Monday, 11 October 2010
Breakfast on the beach
Monday, 4 October 2010
iPad Entertainment Summit
Apologies for a work-centric blog post, but I was fortunate enough to be a speaker at the iPad Entertainment Summit last week and I wanted to capture my thoughts on the event before they evaporated. The conference was held at BAFTA, catering for an audience largely made up of broadcasters and brand-holders. There were some serious names in the auditorium, but many of them had come to listen rather than present.
As the day unfolded, there were some good talks, interspersed by the usual bits of self-promotion and techno-babble, yet I was struck by one or two people on the podium who seemed to have little or no experience of app development, despite the buzzword-laden theories they advanced. There were several excellent speakers but, for anyone new to the iOS space, it may have been tricky to discern who was talking sense and who wasn’t.
At lunch, I had an eye-opening conversation with someone who thought Apple were “a bit rich” taking a 30% revenue share. I’m really not an Apple fan-boy, but this stunned me. Traditionally, high-street retailers take 50-60%, straight off the top. Mobile carriers took similar percentages, and none of them accepted content as easily – or paid as quickly – as Apple do. I was confused by this nostalgia for the bad old days, until it dawned on me that many of these people are new – brand new – to the market. They look at Apple’s model, a model which simply didn’t exist before iTunes, and they wonder why it’s not more favourable to them. They don’t appreciate it because they don’t understand the alternative.
This seems borne out by the eager casting-about for the “next big thing”. Some say it will be Android, others argue that Windows7 Mobile will dominate. The “anyone-but-Apple” mentality is quite in vogue just now. And there’s an element of truth in what’s being said. Certainly, it’s likely that a number of other devices will emerge to challenge Apple’s offering. Critically though, they will be competing on a hardware level – for content providers it’s revenue that matters, not handset numbers.
Perhaps the most surprising take-away from the day was the absence of serious distribution channel discussion. There seems to be an assumption that other manufacturers will simply “do their own App Store”. After all, how hard can it be?
And that’s where the problem lies. Apple already has a trusted, consistent, international, regulated store front. They have pre-existing billing relationships with every customer, pre-existing content relationships with almost every major record label, movie studio, and TV channel. They have an app for everything. And they have it all right now, today.
And to compete with all of this, other companies just need to “do their own App Store”? It might be harder than it looks. Apple certainly won’t be sitting still while the others play catch-up, but there’s yet another problem for the rival manufacturers.

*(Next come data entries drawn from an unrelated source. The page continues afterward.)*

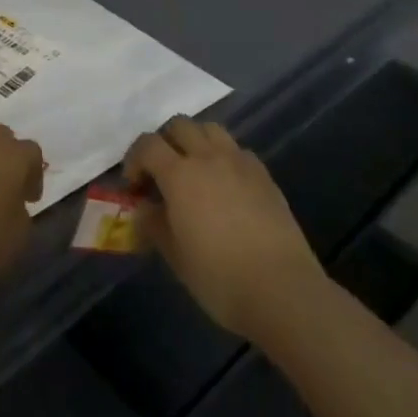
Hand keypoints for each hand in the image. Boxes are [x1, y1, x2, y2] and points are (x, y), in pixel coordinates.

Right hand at [126, 117, 328, 342]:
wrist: (282, 291)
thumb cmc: (220, 277)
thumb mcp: (175, 256)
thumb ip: (153, 224)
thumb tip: (144, 208)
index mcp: (179, 174)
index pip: (147, 144)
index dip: (134, 159)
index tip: (134, 185)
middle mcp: (208, 157)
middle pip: (179, 125)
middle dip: (164, 142)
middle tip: (162, 172)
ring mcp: (239, 162)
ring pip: (210, 129)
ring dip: (195, 140)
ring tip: (195, 170)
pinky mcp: (264, 175)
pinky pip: (237, 150)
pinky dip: (224, 157)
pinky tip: (226, 184)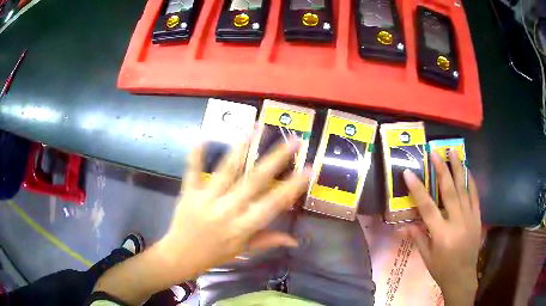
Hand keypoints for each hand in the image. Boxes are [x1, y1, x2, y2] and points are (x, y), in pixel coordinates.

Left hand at [156, 135, 310, 281]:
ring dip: (243, 147)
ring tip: (256, 128)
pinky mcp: (189, 193)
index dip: (292, 187)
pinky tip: (202, 136)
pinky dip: (196, 154)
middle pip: (254, 181)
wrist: (180, 255)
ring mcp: (206, 199)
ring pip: (227, 169)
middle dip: (276, 159)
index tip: (309, 169)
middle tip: (293, 140)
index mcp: (242, 227)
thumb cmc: (215, 254)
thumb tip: (295, 241)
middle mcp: (227, 210)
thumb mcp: (243, 251)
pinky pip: (192, 171)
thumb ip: (268, 240)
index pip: (272, 204)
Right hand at [403, 150, 480, 305]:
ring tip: (453, 151)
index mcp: (441, 234)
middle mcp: (457, 222)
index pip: (427, 207)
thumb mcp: (426, 257)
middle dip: (441, 170)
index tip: (409, 173)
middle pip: (449, 192)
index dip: (417, 189)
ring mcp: (469, 217)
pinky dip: (471, 181)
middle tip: (435, 152)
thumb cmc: (442, 268)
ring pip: (464, 188)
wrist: (463, 276)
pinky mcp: (477, 217)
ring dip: (458, 168)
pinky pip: (475, 195)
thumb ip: (418, 237)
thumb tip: (402, 224)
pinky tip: (467, 169)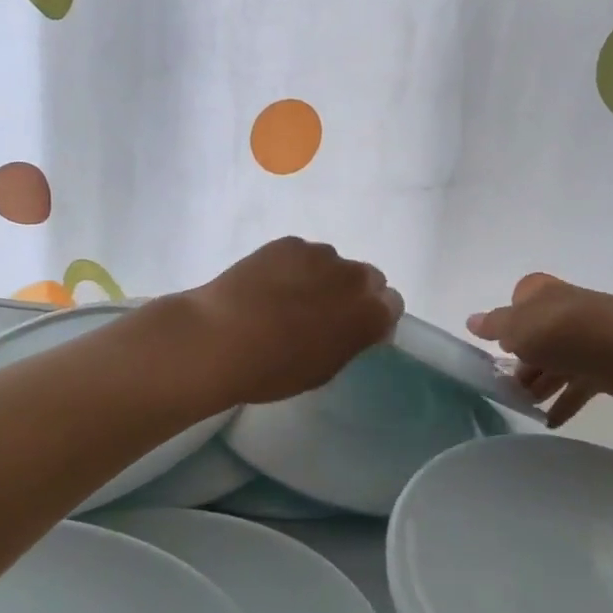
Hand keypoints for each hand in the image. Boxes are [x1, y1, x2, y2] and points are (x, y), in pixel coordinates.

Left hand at [183, 237, 401, 405]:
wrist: (219, 339)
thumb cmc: (274, 369)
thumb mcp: (324, 368)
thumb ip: (351, 341)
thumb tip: (357, 326)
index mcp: (370, 313)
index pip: (392, 304)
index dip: (374, 317)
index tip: (353, 331)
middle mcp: (354, 277)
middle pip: (369, 278)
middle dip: (353, 293)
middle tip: (322, 315)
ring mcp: (321, 254)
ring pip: (334, 264)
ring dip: (323, 278)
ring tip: (288, 300)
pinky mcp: (289, 243)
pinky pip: (303, 254)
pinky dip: (294, 268)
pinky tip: (268, 286)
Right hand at [468, 274, 612, 426]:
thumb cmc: (564, 330)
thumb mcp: (518, 326)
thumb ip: (494, 326)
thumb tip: (472, 321)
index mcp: (542, 293)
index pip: (518, 301)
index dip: (506, 323)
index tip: (496, 348)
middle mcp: (563, 310)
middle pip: (536, 335)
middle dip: (520, 361)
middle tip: (504, 387)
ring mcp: (586, 337)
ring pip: (555, 362)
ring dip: (539, 384)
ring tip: (523, 407)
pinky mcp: (603, 364)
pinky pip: (577, 385)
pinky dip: (563, 401)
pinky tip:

iTunes and the App Store really shook up the mobile content industry, which had previously been serviced by carrier portals. When you bought something for your device, you bought it from Vodafone or T-Mobile – there was a limited amount of content available, and pricing was controlled by the carriers. Apple changed that, opening things up with an unlimited range of items, at a range of pricepoints, including “free”. Suddenly, there was a model where the carriers weren’t getting any of the revenue. To compete, the rival platforms need to get their devices into people’s hands, but their traditional route to market is via the carriers. Will the carriers allow them to “do an Apple” and build their own store fronts? The carriers know how much revenue there is to be made in the space and, crucially, they have a perfect, pre-existing billing relationship with every single one of their customers. Will they really forego their high-ground advantage and help the other platforms to climb past them?
It’s clear that Apple won’t have the field to themselves. Moving forward, a number of competitors will step up, and some of them will become established. Whether their hardware market-share can be translated into app revenue is an entirely different matter that nobody seems to be talking about.
On one level, it’s frustrating. A lot of effort is going to be expended on ill-conceived projects pitched by people who didn’t understand the business. On the other hand, I made a lot of useful new contacts at the event, so I mustn’t grumble.
And, last but not least, Stephen Fry was on the stage, right after me. His words were both witty and enlightened and I am profoundly grateful that I didn’t have to speak after him!